- **Problem statement**:
Would you print all of the records below exactly, without skipping any?

━━━━━ Material provided

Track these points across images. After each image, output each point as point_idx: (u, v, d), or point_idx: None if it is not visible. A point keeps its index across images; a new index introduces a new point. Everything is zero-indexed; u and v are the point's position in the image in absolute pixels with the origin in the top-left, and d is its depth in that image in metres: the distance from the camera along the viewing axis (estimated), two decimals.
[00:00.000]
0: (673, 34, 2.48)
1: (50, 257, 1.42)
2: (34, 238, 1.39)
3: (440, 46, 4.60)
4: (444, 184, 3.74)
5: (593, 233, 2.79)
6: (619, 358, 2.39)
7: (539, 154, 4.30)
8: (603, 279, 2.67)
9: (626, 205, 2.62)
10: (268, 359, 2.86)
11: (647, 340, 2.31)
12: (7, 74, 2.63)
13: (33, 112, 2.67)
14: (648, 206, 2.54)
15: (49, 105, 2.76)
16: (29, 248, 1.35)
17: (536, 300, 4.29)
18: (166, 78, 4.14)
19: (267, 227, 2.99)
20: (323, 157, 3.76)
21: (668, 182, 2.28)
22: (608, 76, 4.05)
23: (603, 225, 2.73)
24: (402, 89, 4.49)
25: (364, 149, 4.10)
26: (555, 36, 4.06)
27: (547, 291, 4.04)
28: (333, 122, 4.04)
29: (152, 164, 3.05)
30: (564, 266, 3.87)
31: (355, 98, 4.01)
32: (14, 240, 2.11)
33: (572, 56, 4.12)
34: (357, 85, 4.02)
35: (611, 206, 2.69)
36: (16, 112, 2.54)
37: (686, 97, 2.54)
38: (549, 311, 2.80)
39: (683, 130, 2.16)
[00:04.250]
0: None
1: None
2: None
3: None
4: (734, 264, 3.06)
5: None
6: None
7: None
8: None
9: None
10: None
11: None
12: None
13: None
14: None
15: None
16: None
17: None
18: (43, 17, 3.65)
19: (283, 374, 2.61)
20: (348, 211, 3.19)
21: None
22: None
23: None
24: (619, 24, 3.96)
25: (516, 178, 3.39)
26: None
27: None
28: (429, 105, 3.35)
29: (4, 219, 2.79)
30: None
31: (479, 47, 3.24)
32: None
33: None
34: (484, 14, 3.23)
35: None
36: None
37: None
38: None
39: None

━━━━━━━━━━

- **Task result**:
Track these points across images. After each image, output each point as point_idx: (u, v, d), or point_idx: None if it is not visible. A point keeps its index across images; a new index introduces a new point. Everything is zero-indexed; u and v are the point's position in the image in absolute pixels with the origin in the top-left, and d is its depth in that image in metres: the distance from the camera along the viewing axis (estimated), two decimals.
[00:00.000]
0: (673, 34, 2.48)
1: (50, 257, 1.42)
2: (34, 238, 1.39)
3: (440, 46, 4.60)
4: (444, 184, 3.74)
5: (593, 233, 2.79)
6: (619, 358, 2.39)
7: (539, 154, 4.30)
8: (603, 279, 2.67)
9: (626, 205, 2.62)
10: (268, 359, 2.86)
11: (647, 340, 2.31)
12: (7, 74, 2.63)
13: (33, 112, 2.67)
14: (648, 206, 2.54)
15: (49, 105, 2.76)
16: (29, 248, 1.35)
17: (536, 300, 4.29)
18: (166, 78, 4.14)
19: (267, 227, 2.99)
20: (323, 157, 3.76)
21: (668, 182, 2.28)
22: (608, 76, 4.05)
23: (603, 225, 2.73)
24: (402, 89, 4.49)
25: (364, 149, 4.10)
26: (555, 36, 4.06)
27: (547, 291, 4.04)
28: (333, 122, 4.04)
29: (152, 164, 3.05)
30: (564, 266, 3.87)
31: (355, 98, 4.01)
32: (14, 240, 2.11)
33: (572, 56, 4.12)
34: (357, 85, 4.02)
35: (611, 206, 2.69)
36: (16, 112, 2.54)
37: (686, 97, 2.54)
38: (549, 311, 2.80)
39: (683, 130, 2.16)
[00:04.250]
0: None
1: None
2: None
3: None
4: (734, 264, 3.06)
5: None
6: None
7: None
8: None
9: None
10: None
11: None
12: None
13: None
14: None
15: None
16: None
17: None
18: (43, 17, 3.65)
19: (283, 374, 2.61)
20: (348, 211, 3.19)
21: None
22: None
23: None
24: (619, 24, 3.96)
25: (516, 178, 3.39)
26: None
27: None
28: (429, 105, 3.35)
29: (4, 219, 2.79)
30: None
31: (479, 47, 3.24)
32: None
33: None
34: (484, 14, 3.23)
35: None
36: None
37: None
38: None
39: None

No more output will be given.